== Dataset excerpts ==

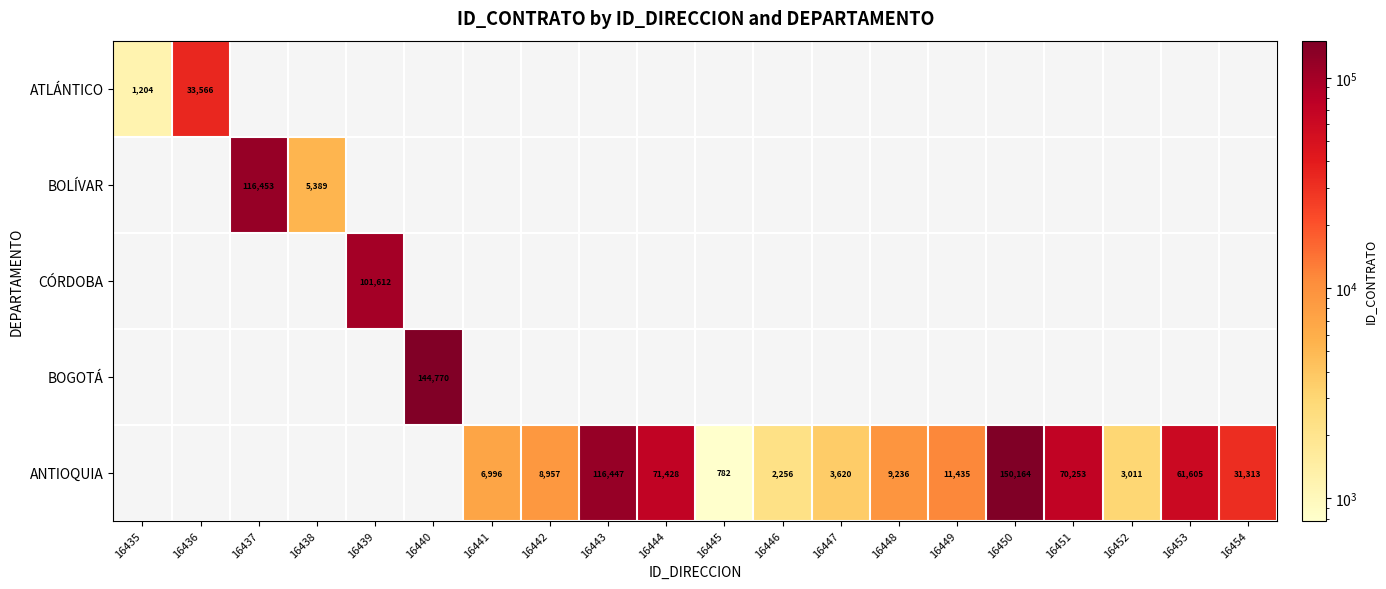

How many values in the ANTIOQUIA series exceed 3620?

10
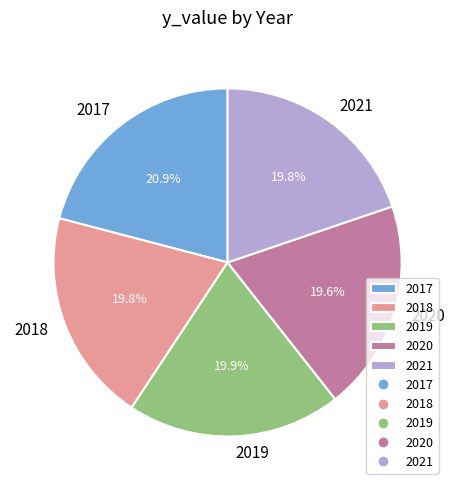

What is the largest slice in the pie chart?

2017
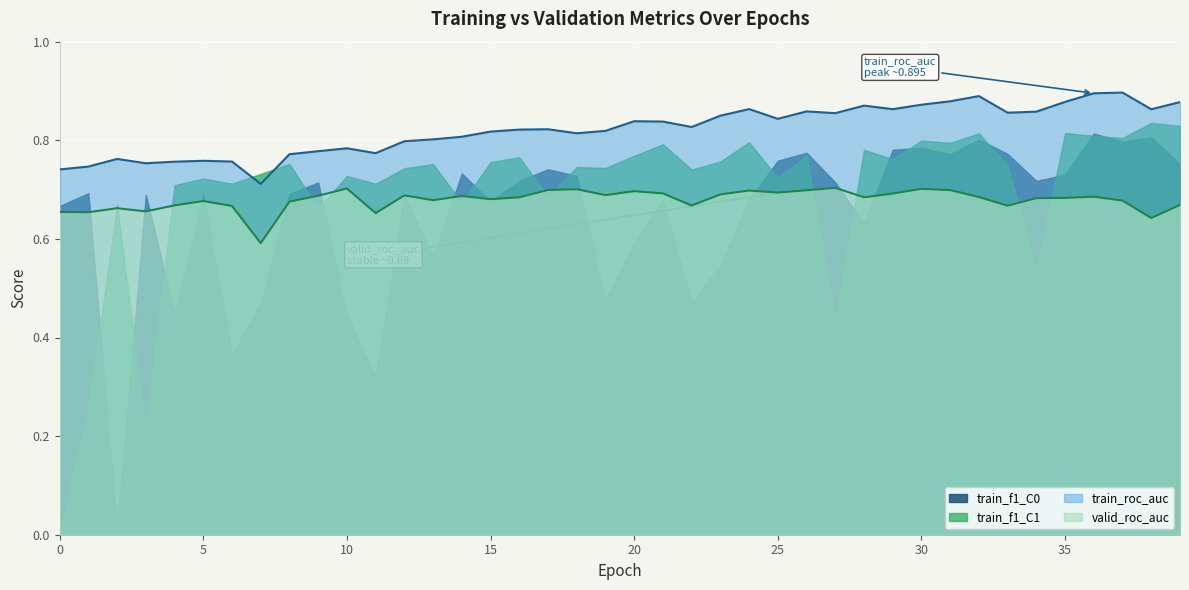

What is the sum of all valid_roc_auc values?

27.2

== What this task involves ==
Copy the data above word for word, leaving out the pictures.

== Solution for this task ==
How many values in the ANTIOQUIA series exceed 3620?

10

What is the largest slice in the pie chart?

2017

What is the sum of all valid_roc_auc values?

27.2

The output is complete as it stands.